• YOUR INSTRUCTIONS
How would the text on charging AGM batteries go on? Continue it past its final sentence.

• TEXT
########################################

This is how pretty much all 3 stage automatic chargers work, but they all have differences in how high the ABSV is set, and some of them cannot hold their bulk max amp rate on the way to ABSV.

And ultimately it is up to the battery how many amps are required to reach and hold ABSV. AGMs have much less internal resistance and can really suck up huge charging currents and tax the charging source.


Some AGM's state to feed them all the amps you possibly can, Some other AGMs say not to exceed a 30% rate, or 30 amps on a hundred amp hour battery. Most important thing one can do with any particular AGM is to find the manufacturer recommended ABSV, and find a charging source which allows one to set this figure, or one that comes the closest.

All charging sources are basically compromises, and with AGMs since there is no way to check Specific gravity readings, which is the Battery polygraph, one determines state of charge by when the battery can no longer accept a certain amount of amps at the recommended ABSV.

It really depends on the battery manufacturer specs on how much current the battery can accept, and the ABSV stated by the manufacturer, corrected for temperature.

I know a lot of info states to limit the charging amperage as it is safer and 'better' for the battery, but it really depends on when the next discharge cycle begins and hohw much time one has to get the battery as near to 100% as possible before that next discharge cycle begins.

Somebody who has days to allow a charging source to top off a battery, can go low and slow, but the guy on the generator who has limited hours when he can run the generator should force as much amperage into the batteries as possible, and not exceed the manufacturer bulk amp rating, if one is listed.

All the top quality AGM's like Lifeline, Odyssey, and Northstar basically state there is no easily attainable limit on Bulk current, where as lesser AGMs will state the 30% maximum. Lifeline says their 100 amp hour battery can accept 500 amps no issues, until 14.4 is reached and the battery will in fact enjoy this much current, but supplying that much current is nearly impossible with charging sources commonly available.

If your battery bank was still taking 28 amps at 13.2 volts after requiring 48 amps to hold at 14.8v, they needed much more time at 14.8. Float mode should only require a small percentage of amp hour capacity to hold the float voltage. Premature efloatulation is the demise of many a battery, and is the fault of the charging source reverting to float voltage way too early.

The charging source which lets one dictate how long ABSV is held is a rare creature. All the algorithms by the converter/charger makers are compromises which basically say we know what is best for your batteries and do not question us, when each battery has slightly different requirements so a one size fits all charging source is more like a one size fits none.

########################################

• SUPPLIED DATA
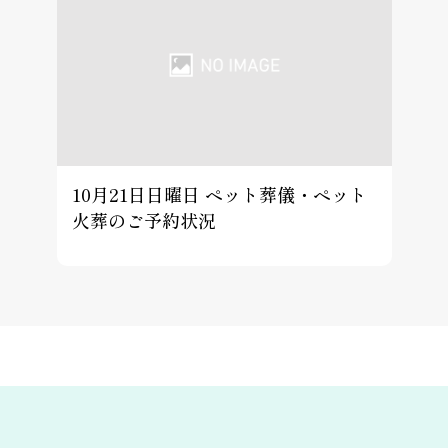
10月21日日曜日 ペット葬儀・ペット
火葬のご予約状況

########################################

• OUTPUT OF THE EXERCISE
How widely the charging source misses the mark is directly proportional to battery lifespan and performance during that lifespan.

When any givern converter cannot hold ABSV long enough the battery is not being fully charged. Finding a charging source which can take over when the converter ends puts one into the power supply area.

a 30 amp power supply with adjustable voltage should have no problems taking over when a converter decides to drop to float.

I have been contemplating getting one of these to replace my Schumacher 2/12/25 amp "smart" charger which misses the mark each and every time.
http://www.amazon.com/MegaWatt-S-35...Supply/dp/B00JZBE97U/ref=cm_cr_pr_product_top

They offer larger amperage models. The voltage is adjustable to the mid 15's so it should be able to do a EQ cycle on flooded batteries, but these need to be monitored as they are not automatic.

I reprogram my solar controller to do 16v every 2 weeks or so. I found mid 15's doubled and tripled the time required to max out the specific gravity, so now I don't screw around, just push it to 16v after a normal charge cycle and hold it at 16v until the SG stops rising or reaches my max expected baseline.

AGMs in general, should not really be fed voltages above 15, with a few exceptions, but again the most important thing is the recommendations of the battery manufacturer, and few if any commonly available charging sources can fully charge a battery in the minimum possible time required to do so, and getting as close to 100% as possible daily, when cycling nightly, as is the common pattern in Van dwelling, is most important aspect of recharging to yield the best battery life.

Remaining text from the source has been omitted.